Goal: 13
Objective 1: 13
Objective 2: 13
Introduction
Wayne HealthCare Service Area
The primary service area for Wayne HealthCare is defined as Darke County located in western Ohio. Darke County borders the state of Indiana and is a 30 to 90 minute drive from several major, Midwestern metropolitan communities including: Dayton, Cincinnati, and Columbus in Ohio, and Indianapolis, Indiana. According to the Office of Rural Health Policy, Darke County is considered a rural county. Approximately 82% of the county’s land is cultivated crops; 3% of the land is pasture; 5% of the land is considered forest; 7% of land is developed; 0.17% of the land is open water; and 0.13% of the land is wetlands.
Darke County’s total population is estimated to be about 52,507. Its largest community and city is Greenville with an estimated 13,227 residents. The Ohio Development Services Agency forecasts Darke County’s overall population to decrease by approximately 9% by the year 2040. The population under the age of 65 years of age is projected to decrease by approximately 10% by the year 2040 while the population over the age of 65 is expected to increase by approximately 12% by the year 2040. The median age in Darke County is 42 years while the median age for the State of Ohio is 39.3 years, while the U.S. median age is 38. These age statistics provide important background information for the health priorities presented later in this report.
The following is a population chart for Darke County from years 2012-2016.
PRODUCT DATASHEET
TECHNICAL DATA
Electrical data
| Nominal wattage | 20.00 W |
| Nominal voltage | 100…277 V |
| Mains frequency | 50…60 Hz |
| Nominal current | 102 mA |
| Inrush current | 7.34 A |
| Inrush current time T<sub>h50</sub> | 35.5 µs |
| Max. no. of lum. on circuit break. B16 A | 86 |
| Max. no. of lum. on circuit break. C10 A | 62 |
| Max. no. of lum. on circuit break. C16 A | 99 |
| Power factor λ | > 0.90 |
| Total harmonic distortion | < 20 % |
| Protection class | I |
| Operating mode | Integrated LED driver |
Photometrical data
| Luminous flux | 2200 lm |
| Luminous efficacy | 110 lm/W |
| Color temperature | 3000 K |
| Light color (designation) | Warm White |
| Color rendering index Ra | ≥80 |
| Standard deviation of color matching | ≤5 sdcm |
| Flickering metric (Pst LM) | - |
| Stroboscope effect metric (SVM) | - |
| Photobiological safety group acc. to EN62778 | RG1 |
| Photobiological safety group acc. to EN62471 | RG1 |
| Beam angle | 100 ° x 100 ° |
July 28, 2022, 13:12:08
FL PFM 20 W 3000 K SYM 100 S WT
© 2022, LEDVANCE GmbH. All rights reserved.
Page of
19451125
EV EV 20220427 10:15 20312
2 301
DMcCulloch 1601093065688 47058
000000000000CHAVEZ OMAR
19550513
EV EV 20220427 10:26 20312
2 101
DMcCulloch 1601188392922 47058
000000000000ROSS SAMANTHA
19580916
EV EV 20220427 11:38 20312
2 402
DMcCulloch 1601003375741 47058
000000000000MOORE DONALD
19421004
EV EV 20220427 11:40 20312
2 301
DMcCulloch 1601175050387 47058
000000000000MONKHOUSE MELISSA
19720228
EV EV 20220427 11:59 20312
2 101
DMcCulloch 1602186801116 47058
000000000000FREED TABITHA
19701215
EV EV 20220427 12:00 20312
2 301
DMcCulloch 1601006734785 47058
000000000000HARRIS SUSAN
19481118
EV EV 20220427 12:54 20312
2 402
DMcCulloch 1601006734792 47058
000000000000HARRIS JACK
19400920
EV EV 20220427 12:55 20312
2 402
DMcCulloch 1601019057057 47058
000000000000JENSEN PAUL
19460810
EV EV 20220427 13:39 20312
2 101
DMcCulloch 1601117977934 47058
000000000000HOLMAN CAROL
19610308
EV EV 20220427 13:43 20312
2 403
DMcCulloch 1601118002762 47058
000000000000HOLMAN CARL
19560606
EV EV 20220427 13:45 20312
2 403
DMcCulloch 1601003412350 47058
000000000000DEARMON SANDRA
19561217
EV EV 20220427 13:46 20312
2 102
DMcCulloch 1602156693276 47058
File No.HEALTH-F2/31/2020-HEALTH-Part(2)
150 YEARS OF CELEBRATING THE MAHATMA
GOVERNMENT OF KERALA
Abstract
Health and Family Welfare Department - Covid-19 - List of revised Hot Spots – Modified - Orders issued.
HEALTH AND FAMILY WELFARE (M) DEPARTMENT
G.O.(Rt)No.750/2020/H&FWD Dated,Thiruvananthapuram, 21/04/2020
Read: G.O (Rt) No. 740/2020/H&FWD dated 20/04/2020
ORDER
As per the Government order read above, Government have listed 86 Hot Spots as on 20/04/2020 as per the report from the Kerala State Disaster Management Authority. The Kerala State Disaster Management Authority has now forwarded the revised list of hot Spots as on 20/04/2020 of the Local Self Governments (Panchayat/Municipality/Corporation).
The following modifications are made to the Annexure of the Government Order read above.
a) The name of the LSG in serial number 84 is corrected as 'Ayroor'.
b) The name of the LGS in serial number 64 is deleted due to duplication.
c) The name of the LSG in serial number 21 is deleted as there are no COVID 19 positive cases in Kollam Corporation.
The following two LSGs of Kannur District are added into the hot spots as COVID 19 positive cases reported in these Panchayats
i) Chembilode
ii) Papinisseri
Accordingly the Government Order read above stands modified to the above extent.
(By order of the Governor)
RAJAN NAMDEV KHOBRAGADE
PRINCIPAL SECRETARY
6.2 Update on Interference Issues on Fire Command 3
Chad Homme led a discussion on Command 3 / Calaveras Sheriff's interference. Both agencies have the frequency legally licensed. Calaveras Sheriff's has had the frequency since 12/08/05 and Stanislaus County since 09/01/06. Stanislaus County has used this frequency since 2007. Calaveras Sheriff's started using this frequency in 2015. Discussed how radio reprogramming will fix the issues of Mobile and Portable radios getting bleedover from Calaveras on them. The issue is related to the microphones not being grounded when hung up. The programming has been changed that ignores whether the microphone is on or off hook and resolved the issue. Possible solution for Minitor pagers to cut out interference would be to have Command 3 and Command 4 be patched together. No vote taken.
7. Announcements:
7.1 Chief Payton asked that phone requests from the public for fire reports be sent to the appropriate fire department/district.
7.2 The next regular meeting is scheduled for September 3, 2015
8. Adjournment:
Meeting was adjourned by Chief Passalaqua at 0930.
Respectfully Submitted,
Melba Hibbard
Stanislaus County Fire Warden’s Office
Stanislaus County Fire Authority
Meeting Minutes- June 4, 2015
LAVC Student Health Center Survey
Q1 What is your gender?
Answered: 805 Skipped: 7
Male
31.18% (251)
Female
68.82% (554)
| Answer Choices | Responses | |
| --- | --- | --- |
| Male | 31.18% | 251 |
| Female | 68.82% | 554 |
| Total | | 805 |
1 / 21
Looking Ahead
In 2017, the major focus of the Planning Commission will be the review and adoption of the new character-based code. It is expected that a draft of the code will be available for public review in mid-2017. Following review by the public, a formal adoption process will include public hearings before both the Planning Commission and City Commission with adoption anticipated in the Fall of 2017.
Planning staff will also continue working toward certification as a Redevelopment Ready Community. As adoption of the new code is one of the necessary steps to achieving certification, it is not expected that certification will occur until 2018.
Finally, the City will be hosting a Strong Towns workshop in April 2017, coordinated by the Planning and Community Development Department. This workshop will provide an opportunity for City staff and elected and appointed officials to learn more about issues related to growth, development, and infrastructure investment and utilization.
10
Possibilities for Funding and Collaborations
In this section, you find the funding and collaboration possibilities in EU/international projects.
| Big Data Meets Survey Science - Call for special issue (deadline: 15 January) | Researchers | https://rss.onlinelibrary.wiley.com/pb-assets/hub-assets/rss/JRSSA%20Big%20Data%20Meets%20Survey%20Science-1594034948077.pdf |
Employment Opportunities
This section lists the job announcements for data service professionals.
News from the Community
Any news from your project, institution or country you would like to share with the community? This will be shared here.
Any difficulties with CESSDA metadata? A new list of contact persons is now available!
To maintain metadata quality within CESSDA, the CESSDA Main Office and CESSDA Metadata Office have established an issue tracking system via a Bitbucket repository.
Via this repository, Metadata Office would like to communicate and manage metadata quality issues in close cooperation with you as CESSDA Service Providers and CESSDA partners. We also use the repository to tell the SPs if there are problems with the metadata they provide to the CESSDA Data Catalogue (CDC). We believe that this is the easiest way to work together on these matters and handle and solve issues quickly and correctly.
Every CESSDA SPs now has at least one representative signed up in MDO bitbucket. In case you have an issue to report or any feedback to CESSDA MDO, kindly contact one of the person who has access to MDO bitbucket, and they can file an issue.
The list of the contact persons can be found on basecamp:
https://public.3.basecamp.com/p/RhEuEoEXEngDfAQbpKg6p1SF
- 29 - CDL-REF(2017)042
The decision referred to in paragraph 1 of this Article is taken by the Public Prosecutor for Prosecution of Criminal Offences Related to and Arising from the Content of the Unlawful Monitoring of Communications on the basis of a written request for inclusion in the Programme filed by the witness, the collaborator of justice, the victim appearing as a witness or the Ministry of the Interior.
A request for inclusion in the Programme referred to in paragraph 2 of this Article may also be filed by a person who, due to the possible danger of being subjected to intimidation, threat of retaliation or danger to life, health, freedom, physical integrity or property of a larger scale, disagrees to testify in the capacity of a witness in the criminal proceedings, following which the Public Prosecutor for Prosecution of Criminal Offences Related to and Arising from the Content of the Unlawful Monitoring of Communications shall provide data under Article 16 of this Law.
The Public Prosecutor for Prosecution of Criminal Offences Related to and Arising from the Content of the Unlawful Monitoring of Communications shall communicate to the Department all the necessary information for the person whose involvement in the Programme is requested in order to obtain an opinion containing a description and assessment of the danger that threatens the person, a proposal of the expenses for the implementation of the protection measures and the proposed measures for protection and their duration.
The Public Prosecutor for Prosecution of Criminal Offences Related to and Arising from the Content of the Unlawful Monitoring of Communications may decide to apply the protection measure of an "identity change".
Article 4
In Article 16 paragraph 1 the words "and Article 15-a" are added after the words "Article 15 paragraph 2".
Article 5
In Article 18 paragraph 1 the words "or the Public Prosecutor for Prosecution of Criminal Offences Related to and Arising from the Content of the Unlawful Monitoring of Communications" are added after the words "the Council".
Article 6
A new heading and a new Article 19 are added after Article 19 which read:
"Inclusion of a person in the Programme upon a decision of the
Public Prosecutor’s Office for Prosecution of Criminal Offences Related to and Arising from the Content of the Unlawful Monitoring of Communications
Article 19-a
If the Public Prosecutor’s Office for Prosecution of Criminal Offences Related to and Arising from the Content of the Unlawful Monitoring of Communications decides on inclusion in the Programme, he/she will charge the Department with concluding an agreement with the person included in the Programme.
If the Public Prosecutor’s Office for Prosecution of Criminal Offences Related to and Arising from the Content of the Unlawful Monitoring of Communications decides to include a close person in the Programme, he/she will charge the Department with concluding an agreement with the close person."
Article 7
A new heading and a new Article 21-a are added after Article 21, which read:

What you are asked to do » Wherever the string "your" appears in the entries above, return the line it appears on.

Answer to this problem »
Q1 What is your gender?
Any news from your project, institution or country you would like to share with the community? This will be shared here.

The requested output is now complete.